The NSW ICAC has revealed it interviewed former premier Gladys Berejiklian in private last month.

The NSW ICAC has revealed it interviewed former premier Gladys Berejiklian in private last month. Photo: Getty

Former NSW premier Gladys Berejiklian was interviewed in private last month by the state’s corruption watchdog about her whether she suspected her former boyfriend had engaged in corrupt conduct when she sacked him as parliamentary secretary.

The Independent Commission Against Corruption has begun a public hearing into matters that prompted Ms Berejiklian’s shock resignation from the top job on October 1.

ICAC is investigating whether Ms Berejiklian “exercised public functions” in a position of conflict given her secret five-year relationship with disgraced former MP Daryl Maguire, which she admitted during hearings into his conduct in October last year.

It will probe whether she broke the law by failing to disclose her relationship with the former member for Wagga Wagga and whether she “was liable to allow or encourage” his conduct.

Ms Berejiklian will not appear as a witness this week, but on Monday the commission played part of a compulsory interview with her less than two weeks before she announced her resignation.

In the footage, counsel assisting the commission Scott Robertson asks if she suspected Mr Maguire had been engaged in corrupt conduct when she sacked him in July 2018 from his role as parliamentary secretary.

“I couldn’t make any assumption at that stage, he was professing his innocence and saying it was a misunderstanding,” Ms Berejiklian said.
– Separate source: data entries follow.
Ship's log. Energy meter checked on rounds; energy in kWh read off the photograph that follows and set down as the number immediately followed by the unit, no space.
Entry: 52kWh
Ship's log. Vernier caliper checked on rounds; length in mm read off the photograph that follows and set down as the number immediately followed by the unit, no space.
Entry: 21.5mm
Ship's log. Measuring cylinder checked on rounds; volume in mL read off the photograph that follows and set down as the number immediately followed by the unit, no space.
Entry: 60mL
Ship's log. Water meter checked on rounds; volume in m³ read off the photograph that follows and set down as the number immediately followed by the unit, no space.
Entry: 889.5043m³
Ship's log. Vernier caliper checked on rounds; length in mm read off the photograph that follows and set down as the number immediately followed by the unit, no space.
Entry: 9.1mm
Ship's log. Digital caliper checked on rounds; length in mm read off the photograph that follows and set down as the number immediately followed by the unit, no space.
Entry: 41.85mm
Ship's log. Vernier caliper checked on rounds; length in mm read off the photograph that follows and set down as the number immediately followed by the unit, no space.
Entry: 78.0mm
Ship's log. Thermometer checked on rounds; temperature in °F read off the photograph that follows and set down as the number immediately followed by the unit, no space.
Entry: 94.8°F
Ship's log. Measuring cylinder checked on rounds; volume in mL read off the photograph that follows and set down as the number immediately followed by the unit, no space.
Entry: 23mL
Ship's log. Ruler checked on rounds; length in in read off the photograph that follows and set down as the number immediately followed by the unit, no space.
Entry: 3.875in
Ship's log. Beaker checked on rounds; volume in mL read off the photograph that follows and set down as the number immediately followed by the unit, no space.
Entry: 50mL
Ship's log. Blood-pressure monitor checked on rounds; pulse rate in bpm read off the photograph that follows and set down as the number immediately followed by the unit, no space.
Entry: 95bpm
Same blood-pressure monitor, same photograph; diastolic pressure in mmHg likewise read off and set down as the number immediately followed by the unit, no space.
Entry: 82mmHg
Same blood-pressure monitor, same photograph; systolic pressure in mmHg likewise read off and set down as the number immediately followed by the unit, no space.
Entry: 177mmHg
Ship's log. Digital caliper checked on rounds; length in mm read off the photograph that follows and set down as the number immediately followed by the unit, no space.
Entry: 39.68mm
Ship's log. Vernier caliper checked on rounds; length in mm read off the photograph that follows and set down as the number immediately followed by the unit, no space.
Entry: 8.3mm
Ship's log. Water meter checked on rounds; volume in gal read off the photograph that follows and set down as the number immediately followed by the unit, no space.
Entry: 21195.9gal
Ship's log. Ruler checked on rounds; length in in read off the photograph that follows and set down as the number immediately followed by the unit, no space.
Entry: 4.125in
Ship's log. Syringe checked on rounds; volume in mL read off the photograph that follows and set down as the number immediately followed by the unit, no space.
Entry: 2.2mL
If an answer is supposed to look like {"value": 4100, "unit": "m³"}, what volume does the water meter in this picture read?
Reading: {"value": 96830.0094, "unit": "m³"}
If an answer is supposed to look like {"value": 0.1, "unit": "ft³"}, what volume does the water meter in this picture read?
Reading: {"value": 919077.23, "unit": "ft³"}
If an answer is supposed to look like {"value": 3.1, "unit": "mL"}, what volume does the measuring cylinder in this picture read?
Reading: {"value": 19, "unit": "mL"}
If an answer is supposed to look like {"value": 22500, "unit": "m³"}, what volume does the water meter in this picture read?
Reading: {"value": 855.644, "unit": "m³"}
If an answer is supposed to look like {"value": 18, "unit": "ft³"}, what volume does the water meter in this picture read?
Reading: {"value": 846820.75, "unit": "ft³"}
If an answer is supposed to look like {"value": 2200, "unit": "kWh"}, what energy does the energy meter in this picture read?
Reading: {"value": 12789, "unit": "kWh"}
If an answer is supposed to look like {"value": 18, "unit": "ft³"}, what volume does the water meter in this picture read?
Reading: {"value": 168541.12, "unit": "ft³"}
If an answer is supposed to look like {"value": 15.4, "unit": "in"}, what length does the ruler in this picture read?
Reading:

“I was in shock. I didn’t know what to think.”

Mr Robertson said he wasn’t asking whether she knew Mr Maguire had engaged in corrupt conduct but whether she suspected.

“I can’t remember what I thought at that time.”

The commission is investigating Ms Berejiklian’s role in millions of dollars worth of grant funding awarded to two projects in Mr Maguire’s electorate in 2018.

A NSW senior public servant told the corruption watchdog of an “extremely unusual” process to secure a funding grant at the centre of the inquiry.

NSW Office of Sport Director Michael Toohey testified that he was asked in 2016 to draft an urgent submission to the government’s expenditure review committee for a grant to for the Australian Clay Target Association in Wagga Wagga.

Mr Toohey said it was “extremely unusual” that he would be asked to put together a submission at such short notice, and described the way the grant’s benefit-to-cost ratio was calculated as “inadequate”.

The hearing is expected to run for about 10 days and will be overseen by ICAC Assistant Commissioner Ruth McColl SC.

In his opening address, Mr Robertson explained that under the ministerial code of conduct NSW ministers must exhibit, and be seen to exhibit, the highest standards of integrity.

Former bureaucrat turned NSW Rugby boss Paul Doorn will take to the witness box on Tuesday, having worked in similar roles during the period under scrutiny.

Nigel Blunden, a former strategy director to Ms Berejiklian’s predecessor Mike Baird is to appear on Wednesday, as will the former premier.

NSW deputy Liberal leader Stuart Ayres will follow suit on Friday.

Former Deputy Premier John Barilaro is expected to give evidence the following week.

Mr Maguire is accused of abusing his public office and improperly gaining a benefit for himself while serving as an MP between 2012 and 2018.

Premier Dominic Perrottet has said he would not watch the ICAC hearings.

“I’ll be working for the people of NSW today, and so will all of my team,” he said on Monday.